И тут вылезла дитына.
Костян и раньше был бычком. А теперь уж — всем скинам скин. Сначала на снег вылезли знаменитые, благодаря коту Вавиле, гриндара. Никто толком не понимал, как Костик просовывает свои большие ноги в узкие штанины джинсов. Коржаков серьёзно уверял, что он их намыливает. Но, тогда, утверждала Настя Чебрецова, так бы не воняло. Сашка Курленков полагал, что Костян так и родился у джинсах!
Недокормленные панки с интересом наблюдали, как следом за джинсами (коленками вперёд!) полезло тулово.
— От это, братцы, хлопец! — отозвался один из них.
Костян (а это был он) внимательно огляделся, пошевелил пшеничными бровями и басом протрубил:
— Я говорил! С дитями не поеду!
И полез обратно, раскачивая крепенькую «Ниву».
Из последовавшего далее пламенного монолога выявились некоторые детали: во-первых, за путёвку деньги плочены. Во-вторых, дайте Гале отдохнуть! В-третьих, какого в городе бомонда делать две недели?! В-четвёртых, опять же, тётка Грыся ждёт у Борисополе! К ей с Киеву родня поедет! И со Львову! И шо? Галине тепери из-за Костику на именине не гулять?!
В завершение речей из машины вылетел увесистый мешок с ремнями (с такими двадцать лет назад челноковали русские вьетнамцы). После чего «Нива» хлопнула обеими дверями и торопливо ушмыгнула.
Костя обвёл глазами суетливую толпу. Окрест не наблюдалось ни единого скина.
— Ну, тудыть-сюдыть, — пообещал он разом всем, — ну, будет вам бомонд с какавой!
Федюн как сорвался с поводка. Вместе с новыми друзьями он облепил собой кресла в середине салона и теперь все они все громко гоготали надтреснутыми голосами, ржали по всякому поводу и пели свои панковские песни.
Против своего обещания грозный Костян не стал показывать всем бомонд с какавой. Он сел у окна, надел наушники и тряс головой под Рамштайн. Из-под наушников только искры не летели. Чугун демонстративно презирал идейно чуждую ему попсу.

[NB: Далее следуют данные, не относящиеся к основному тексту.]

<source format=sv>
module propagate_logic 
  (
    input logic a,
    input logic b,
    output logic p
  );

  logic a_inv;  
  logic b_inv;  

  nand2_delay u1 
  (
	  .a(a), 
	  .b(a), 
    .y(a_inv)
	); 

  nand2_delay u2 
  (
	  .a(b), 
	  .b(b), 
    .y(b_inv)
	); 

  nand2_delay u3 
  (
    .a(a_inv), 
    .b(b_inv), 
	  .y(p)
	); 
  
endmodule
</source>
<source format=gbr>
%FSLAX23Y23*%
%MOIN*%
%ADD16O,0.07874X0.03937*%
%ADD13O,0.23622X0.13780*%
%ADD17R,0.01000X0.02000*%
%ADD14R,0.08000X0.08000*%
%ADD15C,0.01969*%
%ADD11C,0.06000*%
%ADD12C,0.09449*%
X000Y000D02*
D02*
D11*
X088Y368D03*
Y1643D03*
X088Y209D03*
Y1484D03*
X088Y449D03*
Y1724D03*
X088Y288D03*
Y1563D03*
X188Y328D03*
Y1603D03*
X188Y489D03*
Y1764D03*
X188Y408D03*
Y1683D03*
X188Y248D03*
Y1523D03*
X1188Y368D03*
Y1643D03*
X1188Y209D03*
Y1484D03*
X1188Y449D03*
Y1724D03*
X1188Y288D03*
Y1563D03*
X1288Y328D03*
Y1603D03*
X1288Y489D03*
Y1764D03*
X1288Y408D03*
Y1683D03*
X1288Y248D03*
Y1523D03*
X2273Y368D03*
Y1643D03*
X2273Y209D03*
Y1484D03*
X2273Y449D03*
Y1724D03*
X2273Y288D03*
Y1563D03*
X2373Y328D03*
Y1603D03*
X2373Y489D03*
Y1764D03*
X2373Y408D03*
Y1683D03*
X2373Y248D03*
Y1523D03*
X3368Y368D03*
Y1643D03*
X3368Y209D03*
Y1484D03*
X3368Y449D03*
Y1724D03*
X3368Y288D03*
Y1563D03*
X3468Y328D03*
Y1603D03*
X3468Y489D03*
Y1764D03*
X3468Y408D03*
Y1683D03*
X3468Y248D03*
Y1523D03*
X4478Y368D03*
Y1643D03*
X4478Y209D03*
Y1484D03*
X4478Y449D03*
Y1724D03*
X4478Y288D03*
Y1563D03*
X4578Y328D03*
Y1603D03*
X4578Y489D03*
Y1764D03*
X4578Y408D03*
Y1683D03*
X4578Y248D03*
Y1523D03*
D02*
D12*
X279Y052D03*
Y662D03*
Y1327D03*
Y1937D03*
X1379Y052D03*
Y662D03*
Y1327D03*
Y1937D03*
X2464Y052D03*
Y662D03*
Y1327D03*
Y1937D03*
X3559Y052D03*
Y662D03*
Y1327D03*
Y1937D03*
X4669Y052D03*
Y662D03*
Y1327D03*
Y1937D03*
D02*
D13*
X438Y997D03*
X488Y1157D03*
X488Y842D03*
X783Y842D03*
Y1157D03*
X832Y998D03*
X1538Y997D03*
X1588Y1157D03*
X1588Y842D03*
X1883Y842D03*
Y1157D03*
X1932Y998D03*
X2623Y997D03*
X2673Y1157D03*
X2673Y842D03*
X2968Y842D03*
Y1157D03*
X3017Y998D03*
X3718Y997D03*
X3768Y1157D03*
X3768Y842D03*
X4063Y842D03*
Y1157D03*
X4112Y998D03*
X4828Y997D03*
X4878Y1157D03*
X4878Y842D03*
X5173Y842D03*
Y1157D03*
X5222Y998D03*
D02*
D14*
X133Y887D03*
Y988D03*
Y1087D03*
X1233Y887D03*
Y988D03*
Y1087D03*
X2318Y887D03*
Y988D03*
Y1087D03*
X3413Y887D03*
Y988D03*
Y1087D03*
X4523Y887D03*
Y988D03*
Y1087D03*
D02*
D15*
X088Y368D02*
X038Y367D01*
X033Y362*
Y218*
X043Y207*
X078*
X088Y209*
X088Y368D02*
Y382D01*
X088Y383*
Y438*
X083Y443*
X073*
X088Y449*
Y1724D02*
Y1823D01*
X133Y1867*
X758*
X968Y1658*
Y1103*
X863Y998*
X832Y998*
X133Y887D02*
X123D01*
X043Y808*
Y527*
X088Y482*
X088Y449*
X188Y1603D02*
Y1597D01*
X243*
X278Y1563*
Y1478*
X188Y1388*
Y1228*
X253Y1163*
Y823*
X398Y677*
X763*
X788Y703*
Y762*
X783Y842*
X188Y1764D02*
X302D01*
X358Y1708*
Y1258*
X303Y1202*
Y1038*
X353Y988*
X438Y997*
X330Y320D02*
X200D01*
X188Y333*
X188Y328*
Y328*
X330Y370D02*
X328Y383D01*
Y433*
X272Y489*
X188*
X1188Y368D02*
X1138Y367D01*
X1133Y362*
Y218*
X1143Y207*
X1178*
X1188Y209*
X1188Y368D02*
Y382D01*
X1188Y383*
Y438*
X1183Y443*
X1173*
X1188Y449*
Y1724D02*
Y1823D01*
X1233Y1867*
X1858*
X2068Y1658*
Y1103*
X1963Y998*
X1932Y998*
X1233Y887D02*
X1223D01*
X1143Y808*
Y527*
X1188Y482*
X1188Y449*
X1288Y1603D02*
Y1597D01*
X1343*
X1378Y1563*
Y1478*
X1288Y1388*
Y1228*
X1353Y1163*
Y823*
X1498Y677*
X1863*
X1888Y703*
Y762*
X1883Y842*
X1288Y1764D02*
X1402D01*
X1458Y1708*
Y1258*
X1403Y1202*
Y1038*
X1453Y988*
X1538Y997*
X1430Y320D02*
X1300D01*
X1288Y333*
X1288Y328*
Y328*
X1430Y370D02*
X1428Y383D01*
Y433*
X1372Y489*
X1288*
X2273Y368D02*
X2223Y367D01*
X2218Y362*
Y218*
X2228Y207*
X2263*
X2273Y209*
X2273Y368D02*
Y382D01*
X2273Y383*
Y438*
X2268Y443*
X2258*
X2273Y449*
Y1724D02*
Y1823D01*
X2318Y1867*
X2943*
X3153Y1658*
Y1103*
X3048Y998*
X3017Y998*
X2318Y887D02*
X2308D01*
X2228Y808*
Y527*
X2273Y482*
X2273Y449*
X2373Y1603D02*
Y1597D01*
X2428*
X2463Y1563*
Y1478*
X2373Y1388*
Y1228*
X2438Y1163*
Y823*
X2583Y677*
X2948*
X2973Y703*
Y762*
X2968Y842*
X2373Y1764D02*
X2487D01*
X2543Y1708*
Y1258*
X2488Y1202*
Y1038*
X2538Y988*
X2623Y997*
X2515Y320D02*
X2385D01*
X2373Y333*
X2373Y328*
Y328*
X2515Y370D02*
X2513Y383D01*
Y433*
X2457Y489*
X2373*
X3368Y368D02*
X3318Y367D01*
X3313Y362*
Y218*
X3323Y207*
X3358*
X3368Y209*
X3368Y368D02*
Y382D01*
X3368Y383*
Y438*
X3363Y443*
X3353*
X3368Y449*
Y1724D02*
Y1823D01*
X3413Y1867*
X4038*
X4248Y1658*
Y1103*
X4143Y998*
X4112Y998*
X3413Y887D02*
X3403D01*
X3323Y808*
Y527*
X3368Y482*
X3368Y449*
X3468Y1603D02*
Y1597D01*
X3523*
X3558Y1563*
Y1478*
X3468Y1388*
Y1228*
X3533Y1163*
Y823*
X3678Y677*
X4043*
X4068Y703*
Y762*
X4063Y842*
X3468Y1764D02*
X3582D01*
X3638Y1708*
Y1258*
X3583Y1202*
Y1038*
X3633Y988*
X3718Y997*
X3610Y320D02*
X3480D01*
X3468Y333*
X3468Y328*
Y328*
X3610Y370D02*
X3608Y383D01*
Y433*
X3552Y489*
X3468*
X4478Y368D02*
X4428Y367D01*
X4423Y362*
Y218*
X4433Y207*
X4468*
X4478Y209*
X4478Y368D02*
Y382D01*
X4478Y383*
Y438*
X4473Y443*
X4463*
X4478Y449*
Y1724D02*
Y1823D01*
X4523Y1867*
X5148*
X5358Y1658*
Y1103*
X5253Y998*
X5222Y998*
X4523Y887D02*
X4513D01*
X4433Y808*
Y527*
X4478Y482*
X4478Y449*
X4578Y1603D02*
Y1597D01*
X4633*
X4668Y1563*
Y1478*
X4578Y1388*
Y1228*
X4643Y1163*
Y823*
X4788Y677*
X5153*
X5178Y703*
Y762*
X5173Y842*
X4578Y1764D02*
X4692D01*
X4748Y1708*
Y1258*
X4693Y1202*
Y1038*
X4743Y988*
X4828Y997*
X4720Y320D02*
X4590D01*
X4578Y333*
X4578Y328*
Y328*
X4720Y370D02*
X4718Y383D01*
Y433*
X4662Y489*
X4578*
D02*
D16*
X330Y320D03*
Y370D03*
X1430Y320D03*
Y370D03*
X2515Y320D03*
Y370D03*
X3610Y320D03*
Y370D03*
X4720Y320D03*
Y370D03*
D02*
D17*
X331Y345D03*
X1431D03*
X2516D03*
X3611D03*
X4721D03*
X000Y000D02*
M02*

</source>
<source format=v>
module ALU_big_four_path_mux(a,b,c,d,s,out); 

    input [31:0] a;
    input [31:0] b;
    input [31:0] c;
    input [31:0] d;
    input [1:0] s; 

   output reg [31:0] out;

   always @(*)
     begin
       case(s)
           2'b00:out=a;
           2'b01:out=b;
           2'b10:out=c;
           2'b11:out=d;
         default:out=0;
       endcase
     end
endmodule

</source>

Лёнька оказался в одиночестве. Дечонки визжали около весёлой компании. Суетливый Бубен бросал косые взгляды на безразличного к нему Костяна. К печали Лёньки становилось ясно, что их противостояние, хотя и покоится на чисто идейной основе, тем не менее будет вполне конкретным. Это было неприятно, поскольку Косицын неплохо относился к обоим — и к Бубну, и к Чугуну. Он осторожно заглянул в лицо Костяну. Тот мирно дрыхал под «Laichzeit».
ГЛАВА 2. Танец маленьких пельменей
— Я с тобой буду общаться. — мрачно заявил Костян. — Ты в нейтралах. И, смотри, в классе чтоб не лязгал, что я с панками в одном отряде был!

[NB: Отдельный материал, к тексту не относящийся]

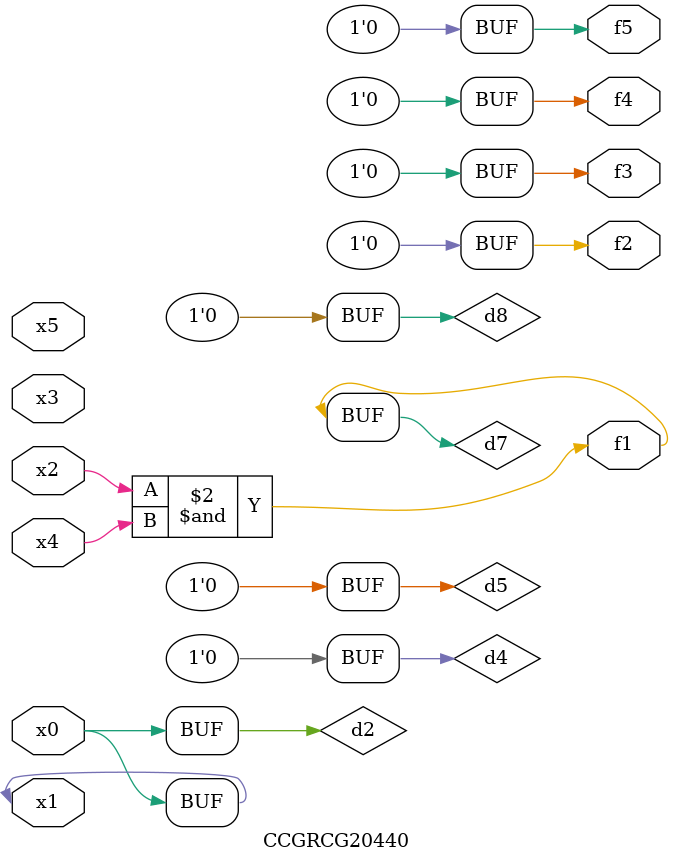
<source format=v>
module CCGRCG20440(
	input x0, x1, x2, x3, x4, x5,
	output f1, f2, f3, f4, f5
);

	wire d1, d2, d3, d4, d5, d6, d7, d8, d9;

	nand (d1, x1);
	buf (d2, x0, x1);
	nand (d3, x2, x4);
	and (d4, d1, d2);
	and (d5, d1, d2);
	nand (d6, d1, d3);
	not (d7, d3);
	xor (d8, d5);
	nor (d9, d5, d6);
	assign f1 = d7;
	assign f2 = d8;
	assign f3 = d8;
	assign f4 = d8;
	assign f5 = d8;
endmodule

</source>
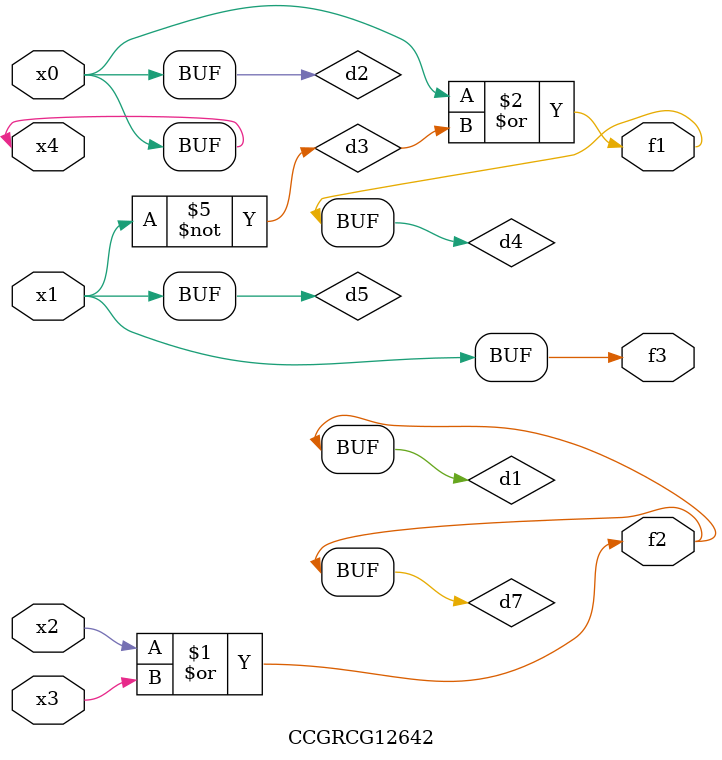
<source format=v>
module CCGRCG12642(
	input x0, x1, x2, x3, x4,
	output f1, f2, f3
);

	wire d1, d2, d3, d4, d5, d6, d7;

	or (d1, x2, x3);
	buf (d2, x0, x4);
	not (d3, x1);
	or (d4, d2, d3);
	not (d5, d3);
	nand (d6, d1, d3);
	or (d7, d1);
	assign f1 = d4;
	assign f2 = d7;
	assign f3 = d5;
endmodule

</source>
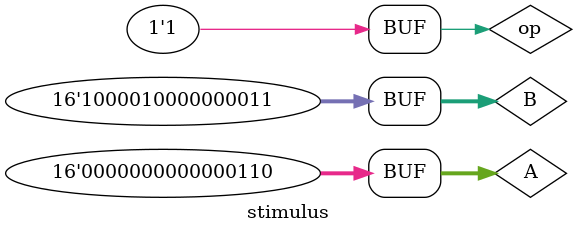
<source format=v>
module stimulus;

wire cout,M;
wire [15:0] SUM;
reg op;
reg [15:0] A,B;


ADD_SUB test_0(SUM,cout,M,A,B,op);

initial
begin
    op = 0;
    A = 16'b1000000000000010;
    B = 16'b1000000000000011;
    #100 op = 1;
    #100 op = 0;
    #100 A = 16'b0000000000000110;
    B = 16'b1000000000000011;
    #100 op = 1;
    #100 B = 16'b1000010000000011;
end

endmodule  
</source>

Лёнька понимал, насколько серьёзно это дело. Он и не собирался лязгать. Но, вот, как быть с Федюней? У Бубна язык с головой никак не связан. Одно работает отдельно от другого.
— Чугунище, — толковал он озабоченному скину, — не бери так близко в голову! Что бы там Бубно ни полоскал, это никак не связано с извилинами. Это же простые рефлекторные подёргивания!